— Problem to work on —
Each entry is to be reproduced verbatim, and images are to be omitted.

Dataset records
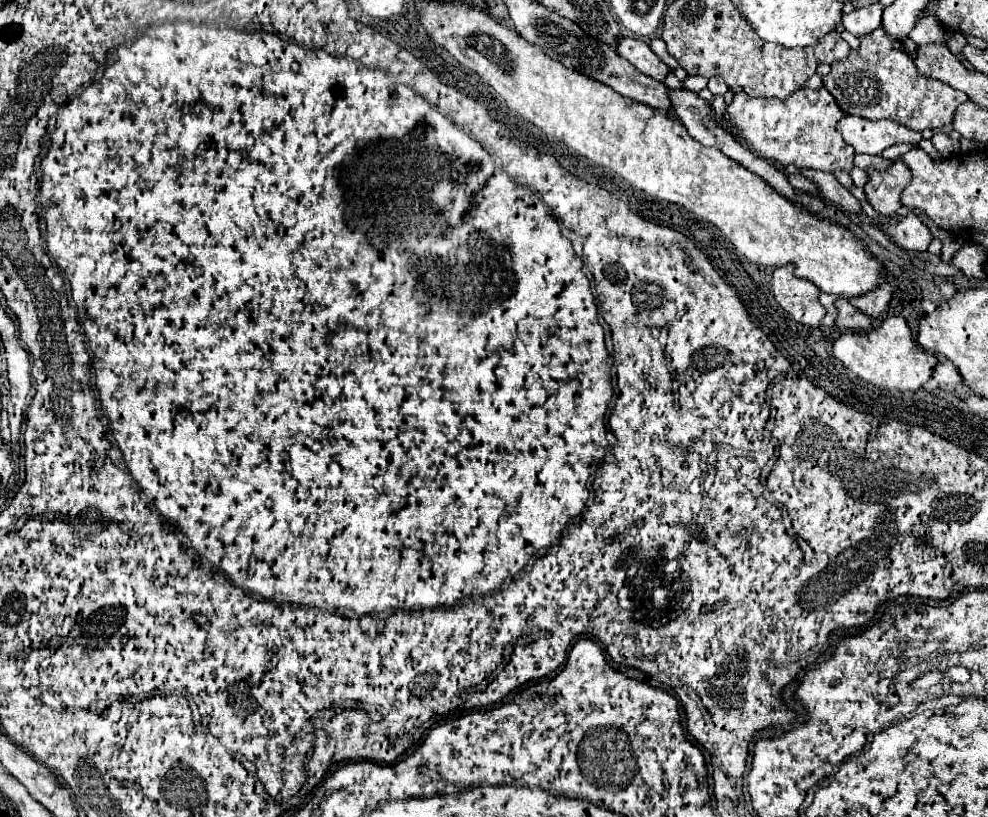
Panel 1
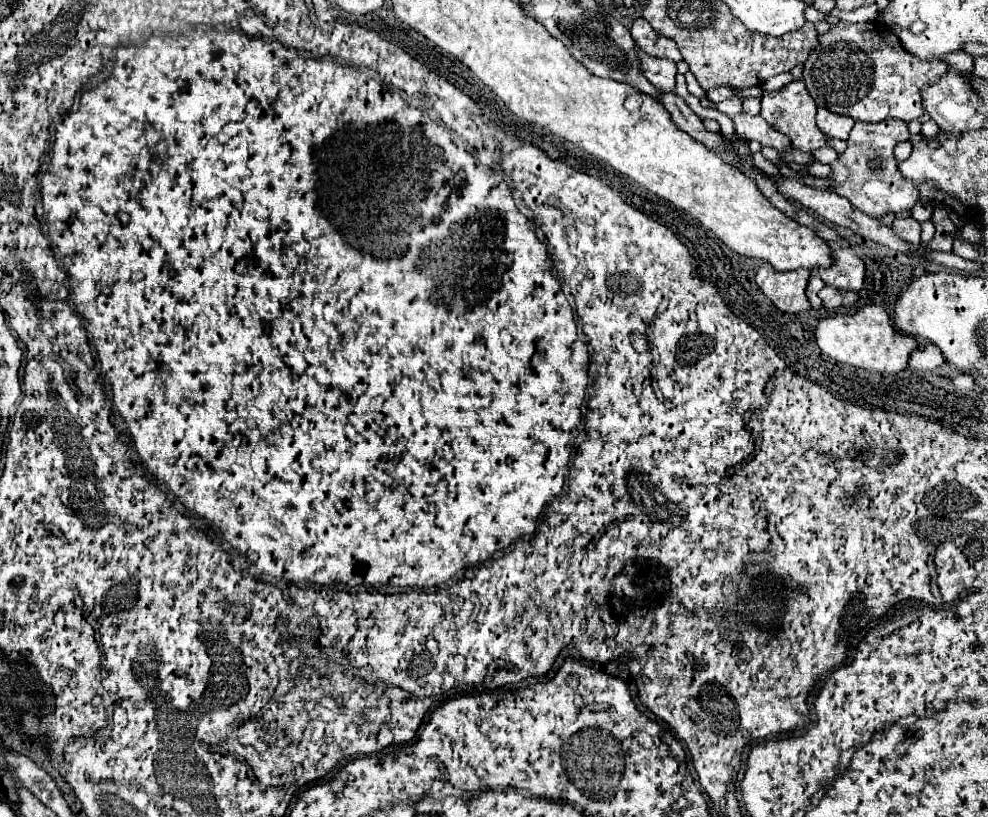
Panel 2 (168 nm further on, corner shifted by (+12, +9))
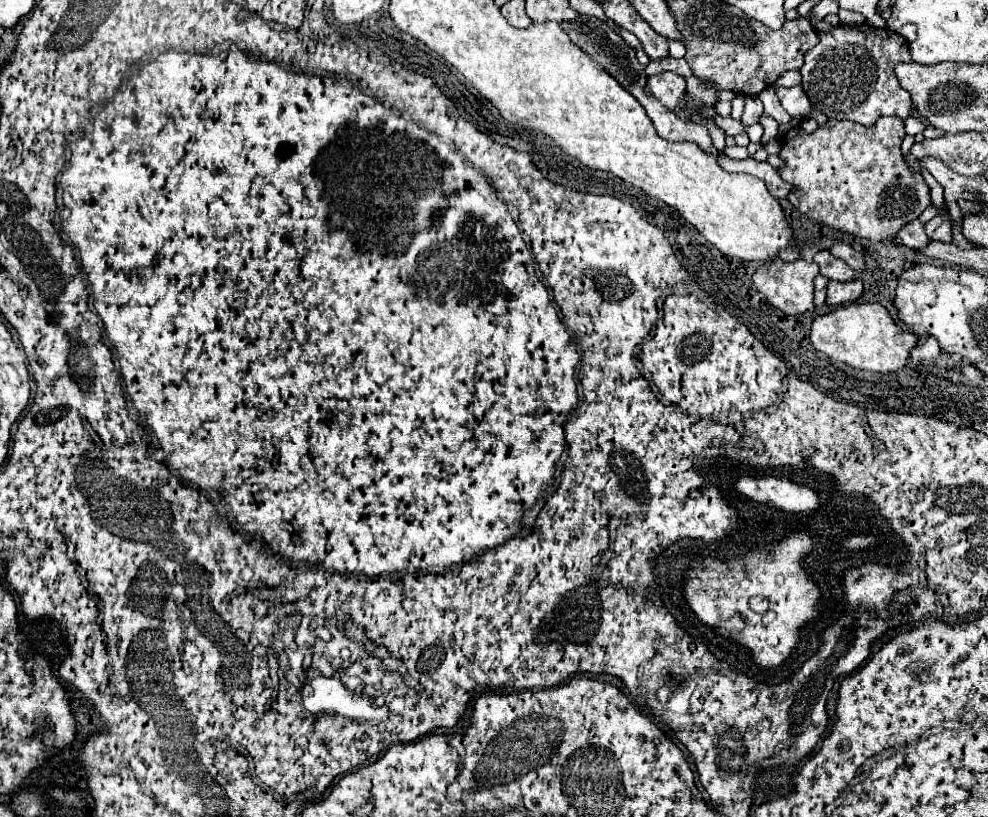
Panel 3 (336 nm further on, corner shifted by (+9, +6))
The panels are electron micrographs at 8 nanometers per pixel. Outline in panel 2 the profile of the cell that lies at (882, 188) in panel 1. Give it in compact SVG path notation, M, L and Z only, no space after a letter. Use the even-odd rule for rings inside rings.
M886 120L876 124L856 122L850 132L850 138L846 140L846 152L842 152L832 164L832 178L836 182L834 192L848 198L852 206L872 218L880 218L886 212L898 214L910 210L920 198L920 194L914 184L910 184L910 180L902 180L902 176L898 176L898 162L892 152L898 142L908 138L908 124L902 120Z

— Written response —
Panel 1
Panel 2 (168 nm further on, corner shifted by (+12, +9))
Panel 3 (336 nm further on, corner shifted by (+9, +6))
The panels are electron micrographs at 8 nanometers per pixel. Outline in panel 2 the profile of the cell that lies at (882, 188) in panel 1. Give it in compact SVG path notation, M, L and Z only, no space after a letter. Use the even-odd rule for rings inside rings.
M886 120L876 124L856 122L850 132L850 138L846 140L846 152L842 152L832 164L832 178L836 182L834 192L848 198L852 206L872 218L880 218L886 212L898 214L910 210L920 198L920 194L914 184L910 184L910 180L902 180L902 176L898 176L898 162L892 152L898 142L908 138L908 124L902 120Z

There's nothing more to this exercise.